Upon returning from a week-long vacation at Laketime Retreat on Grand Lake in northeast Oklahoma, I thought about how to best design a retreat complex on a lake setting. I came to the conclusion that the experiences of a lake visit vary greatly by the personalities of the guests that visit. Some guests visit for reunions, they do not necessarily experience the feel of the lake but enjoy the pure beauty of the relaxing setting. Others travel with boat-in-tow for the absolute adventure that the water has to offer with boats, tubes, jet-skis, etc. Some visit for swimming and more passive recreation opportunities. The one common thread in the visit for all is the accessibility to the water.
Sometimes, as landscape architects, planners and architects, we like to believe that visitors are excited to see the beautiful architecture or landscape of a place. In some instances, this is of course true. But when a visitor comes to the lake, access to the water is the critical element. As designers, we need to easily facilitate this and not get in the way of what the consumer desires-that is access to the water.
A few years back, when I was working for HDR Planning, I had the privilege to come up with a plan for an Independent Living/Assisted Living Village in Munising, Michigan.

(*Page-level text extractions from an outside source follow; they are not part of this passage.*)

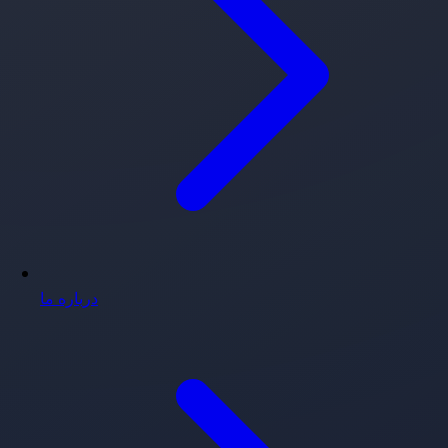
درباره ما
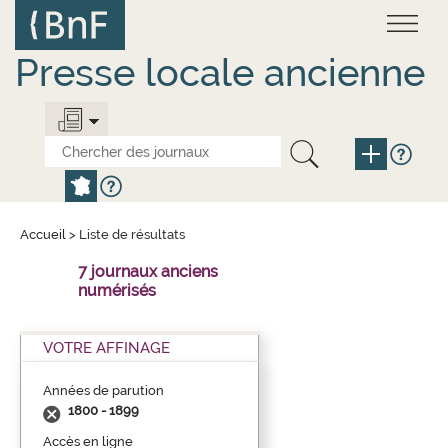
Aller
Panneau de gestion des cookies
au
contenu
principal
Presse locale ancienne
Accueil
>
Liste de résultats
7 journaux anciens
numérisés
VOTRE AFFINAGE
Années de parution
1800 - 1899
Accès en ligne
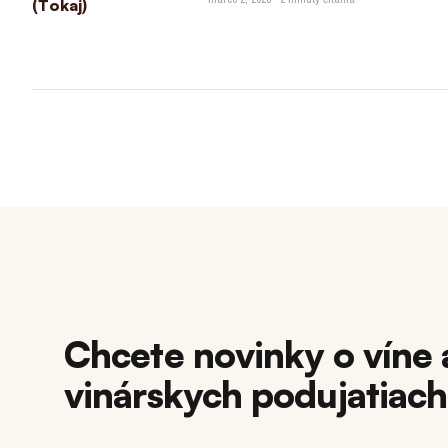
Chcete novinky o víne 
vinárskych podujatiac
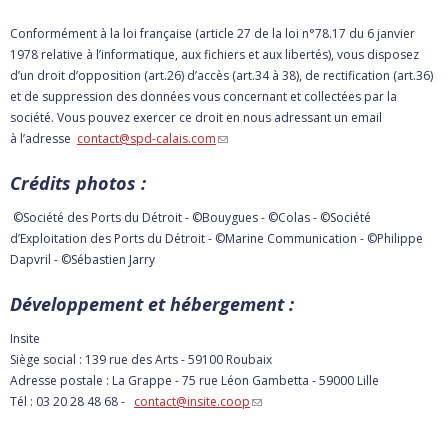
Conformément à la loi française (article 27 de la loi n°78.17 du 6 janvier
1978 relative à l’informatique, aux fichiers et aux libertés), vous disposez
d’un droit d’opposition (art.26) d’accès (art.34 à 38), de rectification (art.36)
et de suppression des données vous concernant et collectées par la
société. Vous pouvez exercer ce droit en nous adressant un email
à l’adresse
contact@spd-calais.com
(link sends e-mail)
Crédits photos :
©Société des Ports du Détroit - ©Bouygues - ©Colas - ©Société
d’Exploitation des Ports du Détroit - ©Marine Communication - ©Philippe
Dapvril - ©Sébastien Jarry
Développement et hébergement :
Insite
Siège social : 139 rue des Arts - 59100 Roubaix
Adresse postale : La Grappe - 75 rue Léon Gambetta - 59000 Lille
Tél : 03 20 28 48 68 -
contact@insite.coop
(link sends e-mail)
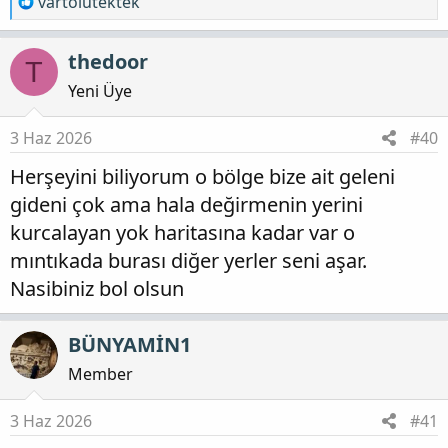
T
vartolutektek
e
p
thedoor
T
k
i
Yeni Üye
l
e
3 Haz 2026
#40
r
Herşeyini biliyorum o bölge bize ait geleni
:
gideni çok ama hala değirmenin yerini
kurcalayan yok haritasına kadar var o
mıntıkada burası diğer yerler seni aşar.
Nasibiniz bol olsun
BÜNYAMİN1
Member
3 Haz 2026
#41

In the design of this Village, it would have been very easy to give into the conventional wisdom that we should locate as many residences with private lake access for greater value to those few residents. We opted to stay away from conventional wisdom by providing access to all of the residents through the use of common space where congregation could occur. I believe that the Net Value produced was for the greater benefit of the existing residents and the future community to be constructed.
Laketime Retreat accomplishes access with both a shared boat dock for the guests and an adjacent semi-public boat dock at an adjacent park that can also be utilized.